Monday, February 22, 2010

Bathroom Monologue: Magical Science

Magic and science have never been at odds. That would be like science being at odds with gravity or electricity. Science is about how things work. There were times when the scientific community didn’t understand electricity, but with study they got it to go through wires and power our televisions. Magic is merely a force, be it Eldritch, demonic or divine, that we didn’t understand, no different than lightning was to the Neanderthals.

The feud wasn’t between magic and science; it was between magicians and scientists. Magicians were always a private lot, rarely sharing their knowledge with each other. That’s why you had pyromancers, geomancers and necromancers instead of generalmancers. In their own way, wizards were scientists in that they tested and analyzed their own knowledge. They were most unscientific in that they wouldn’t share, especially not with real scientists.

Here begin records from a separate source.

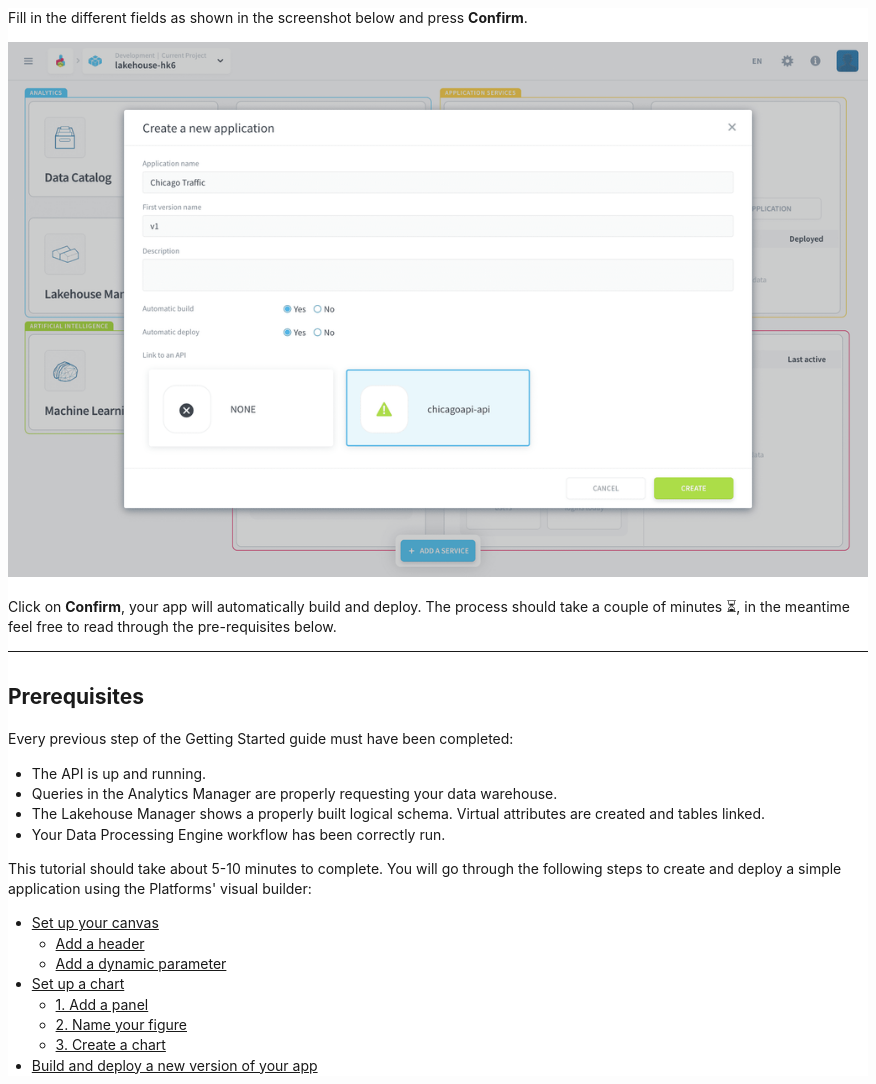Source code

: Fill in the different fields as shown in the screenshot below and press **Confirm**.

![App Manager](picts/apps-settings-new.png)


Click on **Confirm**, your app will automatically build and deploy. The process should take a couple of minutes ⏳, in the meantime feel free to read through the pre-requisites below.

---

## Prerequisites

Every previous step of the Getting Started guide must have been completed:

- The API is up and running.
- Queries in the Analytics Manager are properly requesting your data warehouse.
- The Lakehouse Manager shows a properly built logical schema. Virtual attributes are created and tables linked.
- Your Data Processing Engine workflow has been correctly run.

This tutorial should take about 5-10 minutes to complete. You will go through the following steps to create and deploy a simple application using the Platforms' visual builder:

- [Set up your canvas](/en/getting-started/app-init/app-manager?id=set-up-your-canvas)
  - [Add a header](/en/getting-started/app-init/app-manager?id=set-up-a-header)
  - [Add a dynamic parameter](/en/getting-started/app-init/app-manager?id=set-up-a-dynamic-parameter)
- [Set up a chart](/en/getting-started/app-init/app-manager?id=set-up-a-chart)
  - [1. Add a panel](/en/getting-started/app-init/app-manager?id=step-1-create-a-panel)
  - [2. Name your figure](/en/getting-started/app-init/app-manager?id=step-2-give-a-title-to-your-chart)
  - [3. Create a chart](/en/getting-started/app-init/app-manager?id=step-3-generate-your-chart)
- [Build and deploy a new version of your app](/en/getting-started/app-init/app-manager?id=build-and-deploy-the-new-version-of-your-app)
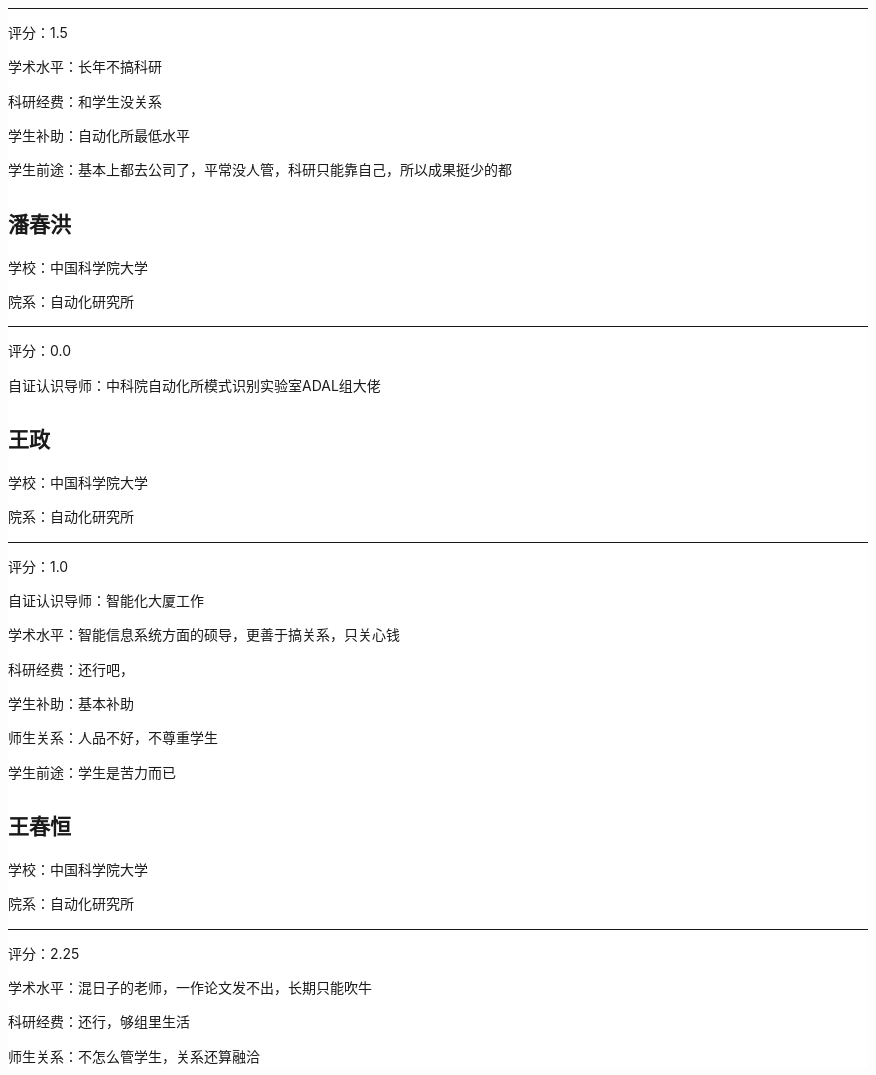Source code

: * * *

评分：1.5

学术水平：长年不搞科研

科研经费：和学生没关系

学生补助：自动化所最低水平

学生前途：基本上都去公司了，平常没人管，科研只能靠自己，所以成果挺少的都

## 潘春洪

学校：中国科学院大学

院系：自动化研究所

* * *

评分：0.0

自证认识导师：中科院自动化所模式识别实验室ADAL组大佬

## 王政

学校：中国科学院大学

院系：自动化研究所

* * *

评分：1.0

自证认识导师：智能化大厦工作

学术水平：智能信息系统方面的硕导，更善于搞关系，只关心钱

科研经费：还行吧，

学生补助：基本补助

师生关系：人品不好，不尊重学生

学生前途：学生是苦力而已

## 王春恒

学校：中国科学院大学

院系：自动化研究所

* * *

评分：2.25

学术水平：混日子的老师，一作论文发不出，长期只能吹牛

科研经费：还行，够组里生活

师生关系：不怎么管学生，关系还算融洽
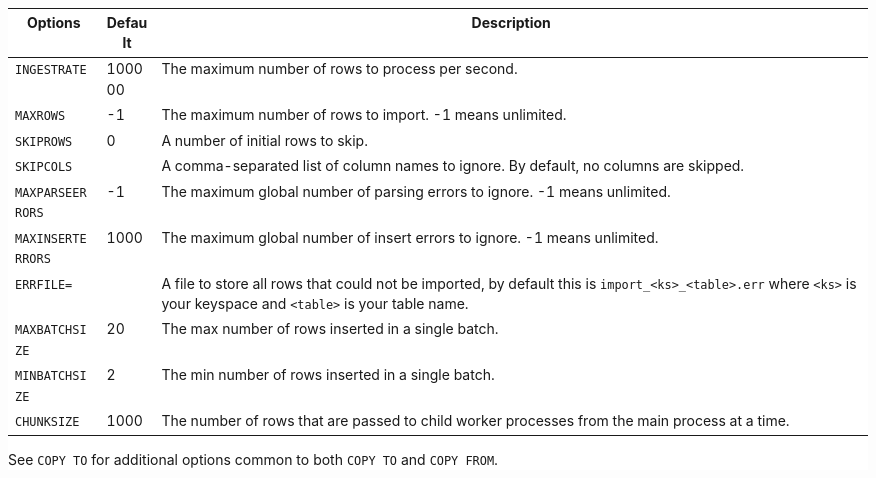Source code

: Options | Default | Description
--------|---------|------------
`INGESTRATE` | 100000 | The maximum number of rows to process per second.
`MAXROWS` | -1 | The maximum number of rows to import. -1 means unlimited.
`SKIPROWS` | 0 | A number of initial rows to skip.
`SKIPCOLS` | | A comma-separated list of column names to ignore. By default, no columns are skipped.
`MAXPARSEERRORS` | -1 | The maximum global number of parsing errors to ignore. -1 means unlimited.
`MAXINSERTERRORS` | 1000 | The maximum global number of insert errors to ignore. -1 means unlimited.
`ERRFILE=` | | A file to store all rows that could not be imported, by default this is `import_<ks>_<table>.err` where `<ks>` is your keyspace and `<table>` is your table name.
`MAXBATCHSIZE` | 20 | The max number of rows inserted in a single batch.
`MINBATCHSIZE` | 2 | The min number of rows inserted in a single batch.
`CHUNKSIZE` | 1000 | The number of rows that are passed to child worker processes from the main process at a time.

See `COPY TO` for additional options common to both `COPY TO` and `COPY FROM`.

Real scientistis intimidated the magi with their steam engines and cannons. Today conservative magicians will claim the elders were protecting their arts from exploitation, from a scientific community that turned knowledge of combustion into guns and bombs and knowledge of disease into biological warfare. Yet we have enough records of armies of skeletons to know magicians have never been entirely pacifistic.

They hid their knowledge because a man who knows how to build a gun and summon a fireball will put everyone else out of business. Conjurable pet griffins and magic carpets had a hard enough time competing against the locomotive. But if engineers knew how to manipulate magical forces, like summoning that fire? The locomotives would become so efficient that competition would be impossible. You could light up entire city electrical grids with one thunder spell. You could, and we did, hire demons to protect your internet firewalls so any hacker who tried passing it suddenly went blind. With empirical reason, we knew magic better than the ancients in mere years. We just had to get magic into the lab.

Shame what happened to the magicians. The smart ones moved into scholastics. Some actually teach science history, since they were around when magic broke into science (or vice versa). Others returned to their tribes, to continue playing witch doctors. They didn’t want to move on with civilization, where they’d be amateurs at their specialty.


  1. Thought provoking. Almost sentimental. Good stuff.

  2. Thank you both! I'm glad you enjoyed my little science experiment in the dark arts.